Busy buildings seem another key. Congregations who were managing well had facilities in use all week.

· STRUCTURES OF AUTHORITY: Changing the ways internal life is managed is where heavy lifting takes place. In order to include some of the new people moving out from Atlanta, Hinton Memorial United Methodist, an old-time rural congregation in Gwinnett County, Georgia, where everyone used to know everyone else, became more impersonal and bureaucratic in its decision-making

An urban African American congregation in Atlanta, Hope Baptist, relocated to a new neighborhood by the construction of the Georgia Dome, became more pastor-centered and authoritarian while engaging a population who were poorer, younger and had not grown up in church.
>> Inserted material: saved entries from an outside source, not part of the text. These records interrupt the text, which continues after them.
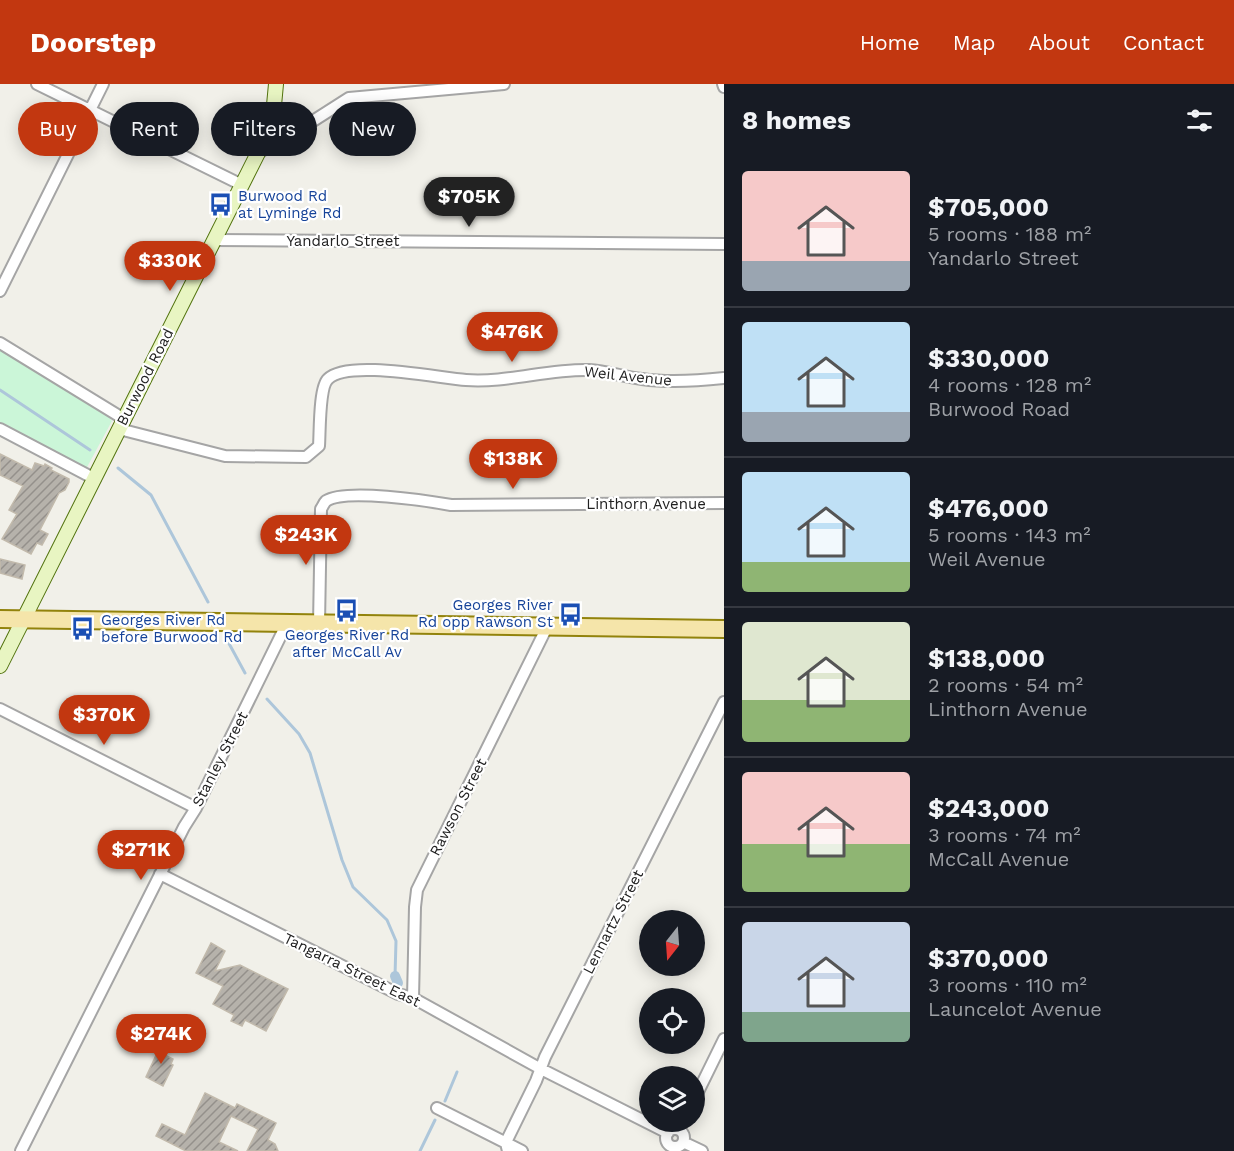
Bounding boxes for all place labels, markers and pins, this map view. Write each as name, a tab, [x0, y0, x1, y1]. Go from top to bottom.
pin: $705K	[427, 177, 511, 228]
place label: Burwood Rd at Lyminge Rd	[238, 187, 341, 222]
bus stop icon: Burwood Rd at Lyminge Rd	[207, 192, 233, 218]
pin: $330K	[128, 241, 212, 292]
pin: $476K	[470, 312, 554, 363]
pin: $138K	[471, 439, 555, 490]
pin: $243K	[264, 515, 348, 566]
place label: Georges River Rd opp Rawson St	[418, 596, 554, 631]
bus stop icon: Georges River Rd after McCall Av	[334, 598, 360, 624]
bus stop icon: Georges River Rd opp Rawson St	[558, 601, 584, 627]
place label: Georges River Rd before Burwood Rd	[101, 611, 242, 646]
bus stop icon: Georges River Rd before Burwood Rd	[70, 616, 96, 642]
place label: Georges River Rd after McCall Av	[285, 626, 409, 661]
pin: $370K	[62, 695, 146, 746]
pin: $271K	[99, 830, 183, 881]
pin: $274K	[119, 1014, 203, 1065]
No single way of managing emerges as the right way. Conflict accompanied both these changes. Tolerance for conflict marks many adapting congregations.
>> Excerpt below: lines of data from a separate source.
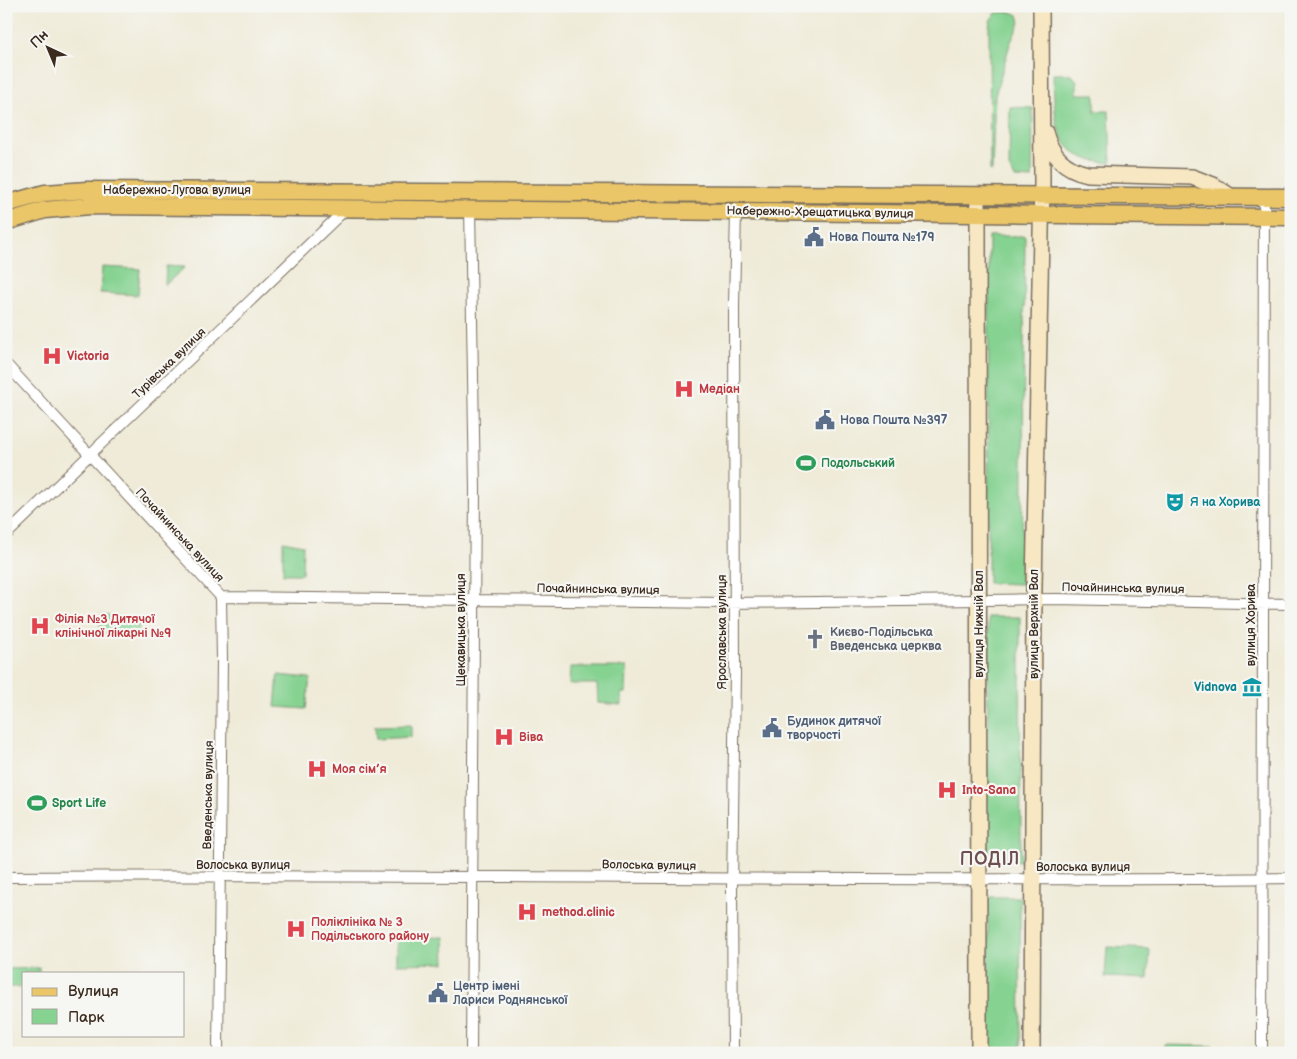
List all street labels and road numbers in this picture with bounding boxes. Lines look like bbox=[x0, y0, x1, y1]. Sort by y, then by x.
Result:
street label: Набережно-Лугова вулиця bbox=[103, 183, 251, 198]
street label: Набережно-Хрещатицька вулиця bbox=[726, 203, 914, 222]
street label: Турівська вулиця bbox=[130, 324, 209, 402]
street label: Почайнинська вулиця bbox=[132, 485, 227, 586]
street label: вулиця Верхній Вал bbox=[1027, 569, 1042, 679]
street label: вулиця Нижній Вал bbox=[972, 570, 987, 678]
street label: Щекавицька вулиця bbox=[454, 573, 469, 687]
street label: Ярославська вулиця bbox=[715, 574, 730, 689]
street label: Почайнинська вулиця bbox=[1061, 580, 1185, 597]
street label: Почайнинська вулиця bbox=[536, 581, 660, 598]
street label: вулиця Хорива bbox=[1244, 584, 1259, 666]
street label: Введенська вулиця bbox=[200, 740, 217, 850]
street label: Волоська вулиця bbox=[602, 857, 697, 874]
street label: Волоська вулиця bbox=[196, 858, 290, 873]
street label: Волоська вулиця bbox=[1036, 860, 1130, 875]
Denominational leadership was not usually determinative, but had influence. A strong pastoral commitment of the Los Angeles Archdiocese to gay and lesbian persons was picked up and followed by a core of laity at St. Matthew's Parish in Long Beach. A lively new ministry integrated gay men into the parish so thoroughly that they now provide one of the three major sources of its life, alongside the old-time European-American families and new Hispanic families.
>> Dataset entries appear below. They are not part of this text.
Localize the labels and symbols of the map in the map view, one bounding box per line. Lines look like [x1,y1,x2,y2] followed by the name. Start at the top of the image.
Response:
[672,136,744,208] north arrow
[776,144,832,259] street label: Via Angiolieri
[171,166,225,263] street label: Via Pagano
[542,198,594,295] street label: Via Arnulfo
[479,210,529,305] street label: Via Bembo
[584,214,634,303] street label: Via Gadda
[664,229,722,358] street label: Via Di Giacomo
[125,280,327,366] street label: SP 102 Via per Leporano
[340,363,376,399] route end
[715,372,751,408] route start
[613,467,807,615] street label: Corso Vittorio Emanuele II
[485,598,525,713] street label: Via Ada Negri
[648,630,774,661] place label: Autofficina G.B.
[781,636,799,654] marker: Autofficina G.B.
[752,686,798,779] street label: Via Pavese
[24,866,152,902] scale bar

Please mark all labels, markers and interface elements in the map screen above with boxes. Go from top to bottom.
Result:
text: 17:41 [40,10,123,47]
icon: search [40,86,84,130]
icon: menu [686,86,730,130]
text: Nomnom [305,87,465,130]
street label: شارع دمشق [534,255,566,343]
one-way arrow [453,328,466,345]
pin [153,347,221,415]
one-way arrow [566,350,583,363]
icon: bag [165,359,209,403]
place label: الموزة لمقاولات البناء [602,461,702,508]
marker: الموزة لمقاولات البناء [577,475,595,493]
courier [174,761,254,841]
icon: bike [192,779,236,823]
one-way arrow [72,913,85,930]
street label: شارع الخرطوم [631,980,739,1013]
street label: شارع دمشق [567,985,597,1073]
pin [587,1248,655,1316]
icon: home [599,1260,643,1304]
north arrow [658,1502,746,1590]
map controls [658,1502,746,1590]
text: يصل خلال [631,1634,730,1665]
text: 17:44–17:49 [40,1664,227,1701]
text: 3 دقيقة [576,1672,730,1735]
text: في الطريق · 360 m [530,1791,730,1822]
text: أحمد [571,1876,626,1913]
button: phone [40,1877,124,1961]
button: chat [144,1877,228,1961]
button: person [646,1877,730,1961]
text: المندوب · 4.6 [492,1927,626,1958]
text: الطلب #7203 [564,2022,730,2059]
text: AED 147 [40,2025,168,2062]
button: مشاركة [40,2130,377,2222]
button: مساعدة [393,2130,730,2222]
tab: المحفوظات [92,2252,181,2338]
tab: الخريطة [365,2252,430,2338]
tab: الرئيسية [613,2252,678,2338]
· CULTURE: Neither a conservative nor liberal theology predict a capacity to adapt successfully. But a consistent message that connects congregation and community - in preaching, teaching, and the symbols of mission - was always present.

Liberal social activism, though not highly prevelant among these congregations, helped focus congregations like Atlanta's First Existentialist, L.A.'s Holman United Methodist, and Long Beach's First Congregational on paying close attention to what was going on around them. This was a necessary first step. Each then had to apply their particular resouces in ways that would serve.

Conservative fundamentalism does not always define success, but does accompany the most radical social engagements reported. Genuine racial and economic integration was achieved by City Baptist in Oak Park because the leaders and members were confident that the Bible commands them to share the gospel "without distinction." Effective resistance to corporate power was mounted by members of another fundamentalist congregation, Grace Baptist in Anderson, Indiana, when they reminded each other that "GM does not spell God."
 

THE PURPOSE of this work is to understand sympathetically how congregations evolve, to experience and describe their life, and only then to try to analyze and prescribe. The lesson is the importance of observing, letting each congregation be the teacher of its own destiny.

Ammerman and her 17 collaborators took time to experience and savor the worship and fellowship in these congregations, and to hear and reflect on their people's stories. Their accounts reflect delight in the variety of ways these congregations respond to life, much as a grandparent delights in watching a grandchild deal with whatever life is bringing it.